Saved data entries

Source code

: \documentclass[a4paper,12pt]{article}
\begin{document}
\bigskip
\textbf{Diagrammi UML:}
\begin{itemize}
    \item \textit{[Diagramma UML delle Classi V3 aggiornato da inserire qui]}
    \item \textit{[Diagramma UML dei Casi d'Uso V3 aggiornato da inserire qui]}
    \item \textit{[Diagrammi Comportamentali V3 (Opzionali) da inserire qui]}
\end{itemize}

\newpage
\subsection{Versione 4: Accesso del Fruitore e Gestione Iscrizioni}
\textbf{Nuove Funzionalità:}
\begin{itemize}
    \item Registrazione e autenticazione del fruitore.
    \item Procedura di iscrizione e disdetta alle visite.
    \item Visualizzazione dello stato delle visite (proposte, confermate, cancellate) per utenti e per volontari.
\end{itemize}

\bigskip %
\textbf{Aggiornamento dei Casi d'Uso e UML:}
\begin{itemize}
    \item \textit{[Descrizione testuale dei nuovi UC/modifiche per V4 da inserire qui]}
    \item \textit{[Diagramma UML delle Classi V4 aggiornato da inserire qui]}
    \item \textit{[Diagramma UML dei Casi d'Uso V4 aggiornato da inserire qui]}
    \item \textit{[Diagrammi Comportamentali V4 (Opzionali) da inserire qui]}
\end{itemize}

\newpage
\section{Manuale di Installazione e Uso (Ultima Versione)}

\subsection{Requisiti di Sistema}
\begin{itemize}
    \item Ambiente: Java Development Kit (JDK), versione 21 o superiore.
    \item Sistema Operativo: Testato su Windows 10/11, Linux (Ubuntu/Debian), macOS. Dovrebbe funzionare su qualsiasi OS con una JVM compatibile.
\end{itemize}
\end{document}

→ WORK REQUEST
Reproduce the line containing "21 o superiore." and every line after it. Stop at the last line of the records, and add nothing.

→ ANSWER FOR THE TASK
    \item Ambiente: Java Development Kit (JDK), versione 21 o superiore.
    \item Sistema Operativo: Testato su Windows 10/11, Linux (Ubuntu/Debian), macOS. Dovrebbe funzionare su qualsiasi OS con una JVM compatibile.
\end{itemize}
\end{document}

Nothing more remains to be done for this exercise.